Bankers should resolve to be more paranoid in 2018
Every banker knows in his or her heart of hearts that the cycle will turn, and we will have some form of a recession in the months or years ahead. Forces are building that suggest that the next recession could be more like 2007 than simply an ordinary cyclical turn down.
In fact, the last 100 years of finance suggest that tail-risk events that seriously impact finance are more common than many believe — and may be more frequent.
Like most down cycles, the next one will be hard to call. And the depth, severity and triggering event isn’t yet clear. But the fact that the current recovery has lasted this long suggests that a downturn is not so far off. Increasing technological speed, global interconnectivity and froth emerging in the markets suggest greater volatility ahead and thus a potentially more severe down-event.

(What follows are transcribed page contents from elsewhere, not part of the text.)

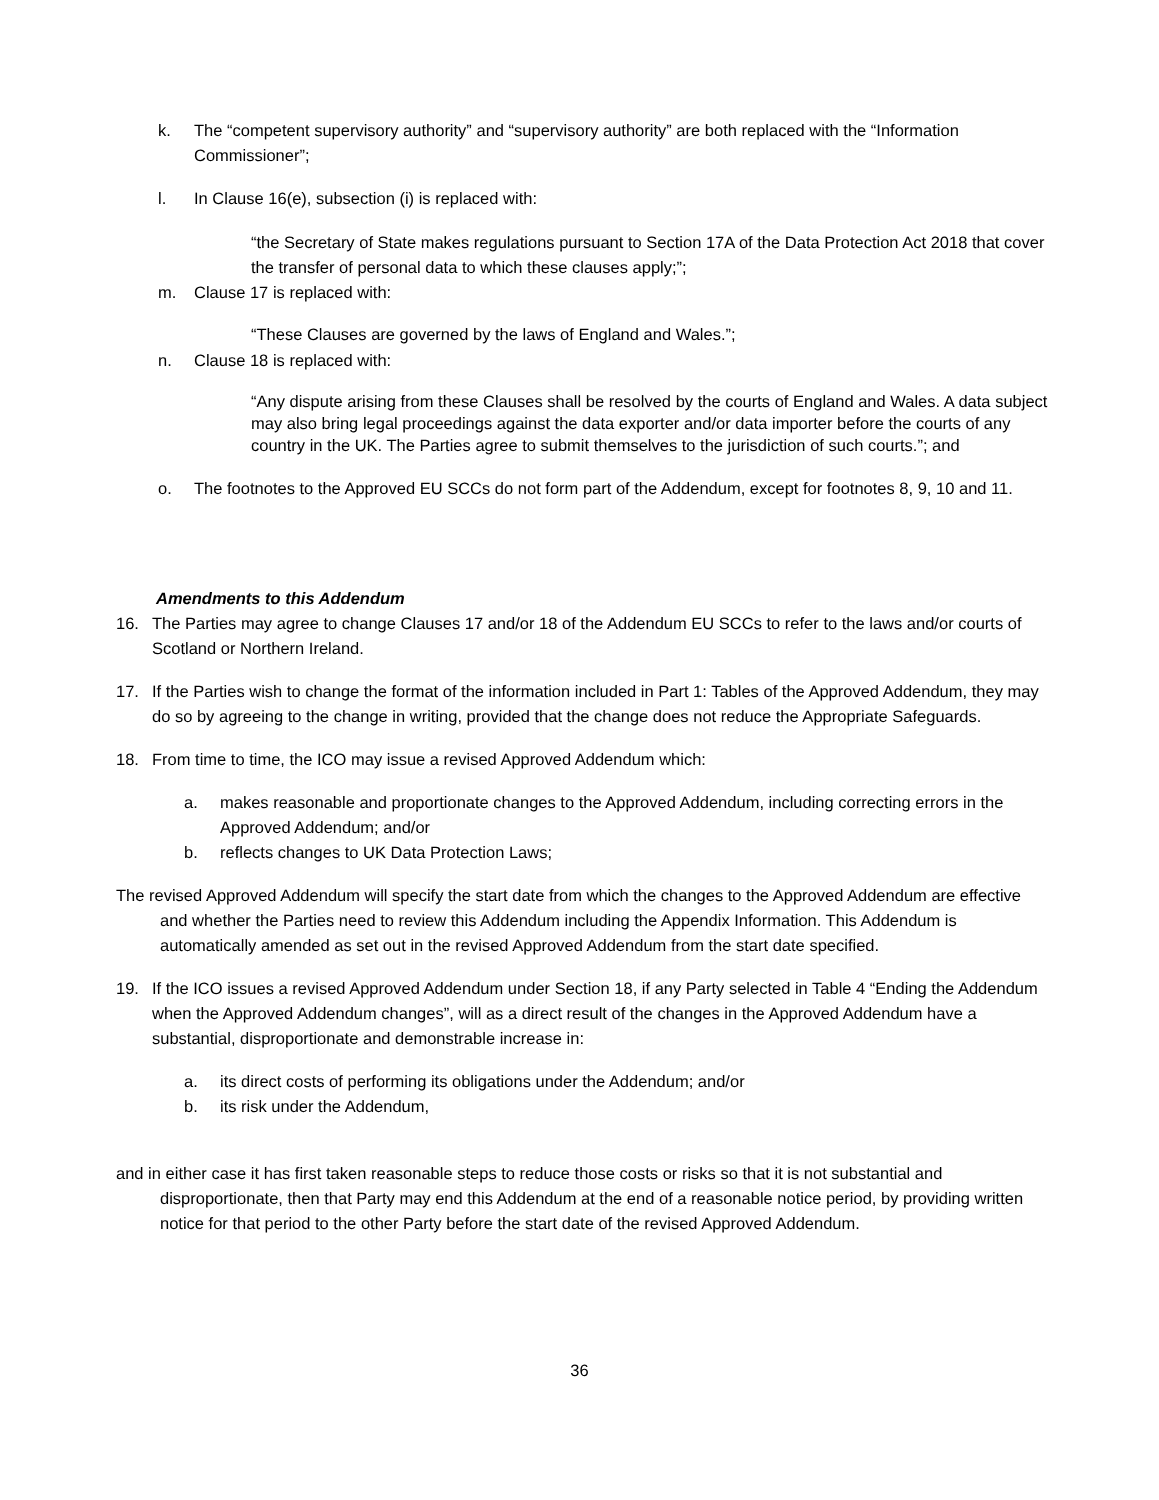k. The “competent supervisory authority” and “supervisory authority” are both replaced with the “Information Commissioner”;
l. In Clause 16(e), subsection (i) is replaced with:
“the Secretary of State makes regulations pursuant to Section 17A of the Data Protection Act 2018 that cover the transfer of personal data to which these clauses apply;”;
m. Clause 17 is replaced with:
“These Clauses are governed by the laws of England and Wales.”;
n. Clause 18 is replaced with:
“Any dispute arising from these Clauses shall be resolved by the courts of England and Wales. A data subject may also bring legal proceedings against the data exporter and/or data importer before the courts of any country in the UK. The Parties agree to submit themselves to the jurisdiction of such courts.”; and
o. The footnotes to the Approved EU SCCs do not form part of the Addendum, except for footnotes 8, 9, 10 and 11.
Amendments to this Addendum
16. The Parties may agree to change Clauses 17 and/or 18 of the Addendum EU SCCs to refer to the laws and/or courts of Scotland or Northern Ireland.
17. If the Parties wish to change the format of the information included in Part 1: Tables of the Approved Addendum, they may do so by agreeing to the change in writing, provided that the change does not reduce the Appropriate Safeguards.
18. From time to time, the ICO may issue a revised Approved Addendum which:
a. makes reasonable and proportionate changes to the Approved Addendum, including correcting errors in the Approved Addendum; and/or
b. reflects changes to UK Data Protection Laws;
The revised Approved Addendum will specify the start date from which the changes to the Approved Addendum are effective and whether the Parties need to review this Addendum including the Appendix Information. This Addendum is automatically amended as set out in the revised Approved Addendum from the start date specified.
19. If the ICO issues a revised Approved Addendum under Section 18, if any Party selected in Table 4 “Ending the Addendum when the Approved Addendum changes”, will as a direct result of the changes in the Approved Addendum have a substantial, disproportionate and demonstrable increase in:
a. its direct costs of performing its obligations under the Addendum; and/or
b. its risk under the Addendum,
and in either case it has first taken reasonable steps to reduce those costs or risks so that it is not substantial and disproportionate, then that Party may end this Addendum at the end of a reasonable notice period, by providing written notice for that period to the other Party before the start date of the revised Approved Addendum.
36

Aside from negative events that might befall any individual institution, I fear that a major tail event that will shock the financial industry is likely in the foreseeable future.
There are just too many potentially endogenous and exogenous variables emerging. And contemplating that our economy is indulging in an increasingly intoxicating sugar high, beset by too much leverage and stimulus right now, has to give anyone cause for concern.
While triggering events are always hard to identify, some more general scenarios are reasonably obvious right now: rising interest rates are likely to mean harder times for borrowers than many suspect and that means negative surprises; ongoing findings of poor conduct by individuals and institutions will continue to crop up; cyber incidents impacting specific firms and possibly the economy as a whole remain a top threat; and, of course, there’s the social, political and military risk on the horizon.
A good dose of paranoia helps. As the old saying goes, “just because you’re paranoid doesn’t mean they aren’t after you.”
As with most tail events, the issue is not only anticipating them. The triggering event may be devilishly hard to ferret out. But the more important issue for any individual institution may be what to do about it when it begins to emerge.
It is important to target our healthy paranoia productively. First, an institution’s senior officials should hold periodic meetings to consider potential risks as well as the defenses against them. In this regard, whether mandated by the government or not, we all benefit by reasonably frequent stress tests.
Second, jumping on anything that looks like a tail event to your institution will pay dividends. In every situation in which I’ve been involved, at some point one could see the tail fatten before its most explosive manifestation. Cutting off the risk earlier rather than later is always a good idea.
Yes, “ 'tis the season to be jolly.” So, I hate to appear to be the Grinch Who Stole Christmas.
However, a number of recent events have me more paranoid than usual: the meteoric rise in the price of bitcoin; the stock market that only knows how to go up; the significant and seemingly daily cyber events; and an ever more stimulated economy. Despite these risks, many market observers continue to claim there is nothing but better times in sight.
Perhaps over eggnog, latkes, or whatever makes your holiday, we should consider a New Year’s resolution that we all act a bit more paranoid than usual in 2018.